Starting with the line that contains "KIM LANORE |" and stopping after the line that contains "فصلنامه حقوق، دوره", copy the entries below exactly. Include nothing else.
*** Opening Provided data ***
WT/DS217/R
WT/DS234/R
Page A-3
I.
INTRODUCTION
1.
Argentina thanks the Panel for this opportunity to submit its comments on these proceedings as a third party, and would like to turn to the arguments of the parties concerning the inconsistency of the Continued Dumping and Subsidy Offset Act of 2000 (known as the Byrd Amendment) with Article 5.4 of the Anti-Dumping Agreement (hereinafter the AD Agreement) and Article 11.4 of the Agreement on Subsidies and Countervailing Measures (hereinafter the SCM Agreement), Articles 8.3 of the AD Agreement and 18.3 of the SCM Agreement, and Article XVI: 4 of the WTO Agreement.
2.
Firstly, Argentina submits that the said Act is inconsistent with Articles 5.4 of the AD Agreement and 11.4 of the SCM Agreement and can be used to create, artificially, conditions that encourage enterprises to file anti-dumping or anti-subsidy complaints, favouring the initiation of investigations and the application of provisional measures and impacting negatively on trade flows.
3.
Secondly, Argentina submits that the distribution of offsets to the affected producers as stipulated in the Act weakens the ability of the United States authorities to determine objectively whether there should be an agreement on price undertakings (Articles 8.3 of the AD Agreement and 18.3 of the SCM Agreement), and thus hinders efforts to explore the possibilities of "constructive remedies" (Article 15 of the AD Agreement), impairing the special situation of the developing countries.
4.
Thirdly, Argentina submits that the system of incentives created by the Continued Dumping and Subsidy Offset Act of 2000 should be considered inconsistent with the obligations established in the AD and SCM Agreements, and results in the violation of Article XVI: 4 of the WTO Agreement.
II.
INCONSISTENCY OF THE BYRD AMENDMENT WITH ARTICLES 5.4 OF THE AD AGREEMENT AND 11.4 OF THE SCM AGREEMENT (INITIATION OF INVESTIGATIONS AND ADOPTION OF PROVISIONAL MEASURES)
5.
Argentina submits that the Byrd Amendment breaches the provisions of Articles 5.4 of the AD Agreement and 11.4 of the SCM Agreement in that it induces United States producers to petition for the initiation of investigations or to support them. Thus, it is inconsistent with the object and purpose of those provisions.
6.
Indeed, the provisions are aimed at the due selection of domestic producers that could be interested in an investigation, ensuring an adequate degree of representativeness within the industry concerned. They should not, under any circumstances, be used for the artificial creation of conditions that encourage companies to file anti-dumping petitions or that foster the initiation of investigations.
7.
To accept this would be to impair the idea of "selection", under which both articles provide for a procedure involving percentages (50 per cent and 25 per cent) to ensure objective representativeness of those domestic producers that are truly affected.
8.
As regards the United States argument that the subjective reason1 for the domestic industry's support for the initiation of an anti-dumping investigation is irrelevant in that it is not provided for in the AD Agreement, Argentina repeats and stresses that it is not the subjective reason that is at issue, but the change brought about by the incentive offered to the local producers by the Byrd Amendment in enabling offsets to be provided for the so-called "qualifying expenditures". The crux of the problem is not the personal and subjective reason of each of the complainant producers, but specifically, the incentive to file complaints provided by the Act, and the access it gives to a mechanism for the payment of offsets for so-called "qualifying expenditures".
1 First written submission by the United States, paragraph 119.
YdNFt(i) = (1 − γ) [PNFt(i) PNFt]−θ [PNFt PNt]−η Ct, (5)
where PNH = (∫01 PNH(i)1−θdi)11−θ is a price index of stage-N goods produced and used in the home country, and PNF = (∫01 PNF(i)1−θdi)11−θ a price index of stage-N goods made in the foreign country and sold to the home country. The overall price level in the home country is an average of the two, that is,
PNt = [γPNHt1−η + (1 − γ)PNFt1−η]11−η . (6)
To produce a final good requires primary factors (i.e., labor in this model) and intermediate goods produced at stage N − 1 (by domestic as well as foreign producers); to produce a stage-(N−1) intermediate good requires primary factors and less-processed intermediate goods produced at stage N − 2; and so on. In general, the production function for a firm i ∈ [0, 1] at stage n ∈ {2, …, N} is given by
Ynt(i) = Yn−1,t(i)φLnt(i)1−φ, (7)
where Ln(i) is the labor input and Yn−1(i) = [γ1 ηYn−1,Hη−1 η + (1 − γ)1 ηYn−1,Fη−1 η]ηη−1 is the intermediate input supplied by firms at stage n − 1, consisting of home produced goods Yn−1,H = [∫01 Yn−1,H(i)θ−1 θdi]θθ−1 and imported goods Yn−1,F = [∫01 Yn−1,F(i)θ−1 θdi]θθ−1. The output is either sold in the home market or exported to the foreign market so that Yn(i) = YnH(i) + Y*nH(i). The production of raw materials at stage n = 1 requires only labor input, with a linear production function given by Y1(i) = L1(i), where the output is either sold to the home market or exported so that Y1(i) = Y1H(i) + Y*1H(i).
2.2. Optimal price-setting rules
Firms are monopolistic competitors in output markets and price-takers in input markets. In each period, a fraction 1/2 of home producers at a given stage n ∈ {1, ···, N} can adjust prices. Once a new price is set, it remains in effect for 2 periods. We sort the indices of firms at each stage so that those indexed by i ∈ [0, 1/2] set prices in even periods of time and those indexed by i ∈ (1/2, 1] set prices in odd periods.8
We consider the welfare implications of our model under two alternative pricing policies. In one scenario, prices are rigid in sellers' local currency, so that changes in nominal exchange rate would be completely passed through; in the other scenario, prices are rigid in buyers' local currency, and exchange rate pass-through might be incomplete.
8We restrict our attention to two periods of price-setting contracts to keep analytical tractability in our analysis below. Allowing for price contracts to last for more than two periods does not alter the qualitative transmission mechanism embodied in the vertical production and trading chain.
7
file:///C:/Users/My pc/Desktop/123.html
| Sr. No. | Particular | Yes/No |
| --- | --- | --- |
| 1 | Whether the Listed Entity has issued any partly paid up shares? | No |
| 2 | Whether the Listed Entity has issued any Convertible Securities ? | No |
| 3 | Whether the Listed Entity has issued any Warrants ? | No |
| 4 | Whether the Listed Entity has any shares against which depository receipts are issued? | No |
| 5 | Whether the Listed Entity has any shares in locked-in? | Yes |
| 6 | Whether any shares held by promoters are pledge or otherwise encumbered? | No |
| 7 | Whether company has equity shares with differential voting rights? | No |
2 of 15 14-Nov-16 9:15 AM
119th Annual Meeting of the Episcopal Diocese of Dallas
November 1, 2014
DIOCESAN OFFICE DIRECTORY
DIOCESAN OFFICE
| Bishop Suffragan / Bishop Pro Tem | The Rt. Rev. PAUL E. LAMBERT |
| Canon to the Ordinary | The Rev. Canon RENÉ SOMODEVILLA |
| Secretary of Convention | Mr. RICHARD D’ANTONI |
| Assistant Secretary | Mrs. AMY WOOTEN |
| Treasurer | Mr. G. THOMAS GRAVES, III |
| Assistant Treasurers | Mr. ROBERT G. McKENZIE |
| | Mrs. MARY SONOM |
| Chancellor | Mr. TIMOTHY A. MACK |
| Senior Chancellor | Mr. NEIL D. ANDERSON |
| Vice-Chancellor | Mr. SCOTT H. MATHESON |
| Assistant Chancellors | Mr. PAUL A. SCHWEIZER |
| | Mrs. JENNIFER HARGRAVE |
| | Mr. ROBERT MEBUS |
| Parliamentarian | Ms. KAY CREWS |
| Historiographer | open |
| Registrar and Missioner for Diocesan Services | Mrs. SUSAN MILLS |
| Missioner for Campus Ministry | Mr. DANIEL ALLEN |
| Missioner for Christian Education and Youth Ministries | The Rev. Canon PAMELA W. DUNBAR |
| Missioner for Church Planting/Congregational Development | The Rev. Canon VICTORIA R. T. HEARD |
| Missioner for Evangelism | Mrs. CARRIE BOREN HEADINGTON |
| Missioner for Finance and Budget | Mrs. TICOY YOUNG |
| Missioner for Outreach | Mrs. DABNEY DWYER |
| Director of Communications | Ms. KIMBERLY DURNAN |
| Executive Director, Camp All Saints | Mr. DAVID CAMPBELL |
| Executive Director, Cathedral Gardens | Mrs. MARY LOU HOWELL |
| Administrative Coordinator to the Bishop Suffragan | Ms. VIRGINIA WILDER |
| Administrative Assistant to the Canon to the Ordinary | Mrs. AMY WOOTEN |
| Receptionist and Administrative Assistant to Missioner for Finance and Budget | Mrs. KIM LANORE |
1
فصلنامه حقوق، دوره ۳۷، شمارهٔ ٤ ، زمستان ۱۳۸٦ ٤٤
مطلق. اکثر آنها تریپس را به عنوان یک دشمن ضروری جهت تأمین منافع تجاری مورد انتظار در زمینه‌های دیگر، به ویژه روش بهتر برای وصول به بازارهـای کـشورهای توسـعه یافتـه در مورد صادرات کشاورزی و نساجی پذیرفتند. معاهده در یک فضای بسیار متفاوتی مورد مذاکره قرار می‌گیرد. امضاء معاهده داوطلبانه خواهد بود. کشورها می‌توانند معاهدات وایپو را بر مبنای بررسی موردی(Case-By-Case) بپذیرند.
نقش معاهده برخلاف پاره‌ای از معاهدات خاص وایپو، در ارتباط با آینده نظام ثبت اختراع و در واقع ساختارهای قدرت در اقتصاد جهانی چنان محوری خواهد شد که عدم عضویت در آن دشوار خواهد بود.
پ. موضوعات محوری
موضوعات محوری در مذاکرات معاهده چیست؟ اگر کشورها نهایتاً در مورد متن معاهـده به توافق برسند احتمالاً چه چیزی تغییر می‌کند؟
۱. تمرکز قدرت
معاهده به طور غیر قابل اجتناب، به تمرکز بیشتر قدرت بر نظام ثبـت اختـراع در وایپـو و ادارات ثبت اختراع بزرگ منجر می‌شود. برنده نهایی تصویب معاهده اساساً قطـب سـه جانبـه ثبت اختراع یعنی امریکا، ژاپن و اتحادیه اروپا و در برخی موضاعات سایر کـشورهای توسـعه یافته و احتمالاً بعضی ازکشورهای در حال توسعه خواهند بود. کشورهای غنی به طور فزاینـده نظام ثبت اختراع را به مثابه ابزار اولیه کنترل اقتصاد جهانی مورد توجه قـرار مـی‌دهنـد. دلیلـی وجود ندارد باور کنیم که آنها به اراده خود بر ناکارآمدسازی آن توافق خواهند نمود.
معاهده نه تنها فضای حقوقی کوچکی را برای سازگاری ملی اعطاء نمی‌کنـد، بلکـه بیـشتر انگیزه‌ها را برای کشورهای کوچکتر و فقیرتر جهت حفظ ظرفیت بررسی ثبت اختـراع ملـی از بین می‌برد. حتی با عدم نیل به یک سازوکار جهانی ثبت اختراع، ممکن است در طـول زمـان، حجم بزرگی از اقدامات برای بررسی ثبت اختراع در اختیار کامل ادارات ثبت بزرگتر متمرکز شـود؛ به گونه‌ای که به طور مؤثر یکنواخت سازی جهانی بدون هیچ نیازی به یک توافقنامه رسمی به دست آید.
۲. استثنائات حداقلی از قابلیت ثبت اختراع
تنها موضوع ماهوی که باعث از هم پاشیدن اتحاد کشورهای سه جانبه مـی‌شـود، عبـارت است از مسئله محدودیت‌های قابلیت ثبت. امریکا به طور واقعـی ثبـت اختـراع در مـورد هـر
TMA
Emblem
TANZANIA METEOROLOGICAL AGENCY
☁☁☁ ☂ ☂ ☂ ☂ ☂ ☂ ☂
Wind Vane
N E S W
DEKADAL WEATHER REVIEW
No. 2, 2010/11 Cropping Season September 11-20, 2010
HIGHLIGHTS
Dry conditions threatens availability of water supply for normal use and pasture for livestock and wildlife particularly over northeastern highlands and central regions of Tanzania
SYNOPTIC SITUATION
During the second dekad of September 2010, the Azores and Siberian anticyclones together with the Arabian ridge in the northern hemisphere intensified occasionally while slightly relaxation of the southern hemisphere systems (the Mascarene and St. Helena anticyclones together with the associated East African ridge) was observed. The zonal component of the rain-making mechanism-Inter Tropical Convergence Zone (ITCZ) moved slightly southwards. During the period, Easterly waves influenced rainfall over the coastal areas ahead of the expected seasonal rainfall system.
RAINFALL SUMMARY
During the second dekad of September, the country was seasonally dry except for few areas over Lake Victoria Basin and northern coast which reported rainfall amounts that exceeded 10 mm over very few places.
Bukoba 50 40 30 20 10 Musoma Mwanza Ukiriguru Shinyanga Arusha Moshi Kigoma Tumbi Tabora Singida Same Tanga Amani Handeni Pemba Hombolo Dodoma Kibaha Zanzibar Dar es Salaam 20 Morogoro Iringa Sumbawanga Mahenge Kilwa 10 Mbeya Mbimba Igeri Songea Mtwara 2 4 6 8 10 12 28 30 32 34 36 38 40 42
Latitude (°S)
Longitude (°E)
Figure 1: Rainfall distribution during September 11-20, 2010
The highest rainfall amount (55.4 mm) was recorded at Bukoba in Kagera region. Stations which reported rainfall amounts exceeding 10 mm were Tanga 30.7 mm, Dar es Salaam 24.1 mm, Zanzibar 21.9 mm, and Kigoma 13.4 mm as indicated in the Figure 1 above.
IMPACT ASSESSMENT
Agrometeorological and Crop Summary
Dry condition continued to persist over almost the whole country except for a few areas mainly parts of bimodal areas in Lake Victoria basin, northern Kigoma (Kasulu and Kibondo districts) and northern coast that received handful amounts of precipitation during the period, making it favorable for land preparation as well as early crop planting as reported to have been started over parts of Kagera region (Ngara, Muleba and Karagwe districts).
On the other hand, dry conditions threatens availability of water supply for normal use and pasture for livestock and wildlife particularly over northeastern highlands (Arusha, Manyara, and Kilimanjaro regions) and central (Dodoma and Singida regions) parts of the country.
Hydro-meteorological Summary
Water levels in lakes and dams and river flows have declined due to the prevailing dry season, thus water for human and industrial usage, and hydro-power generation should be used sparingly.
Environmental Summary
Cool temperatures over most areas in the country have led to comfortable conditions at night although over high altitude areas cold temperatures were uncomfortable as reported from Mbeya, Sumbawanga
*** Closing Provided data ***
Written response:
| Receptionist and Administrative Assistant to Missioner for Finance and Budget | Mrs. KIM LANORE |
1
فصلنامه حقوق، دوره ۳۷، شمارهٔ ٤ ، زمستان ۱۳۸٦ ٤٤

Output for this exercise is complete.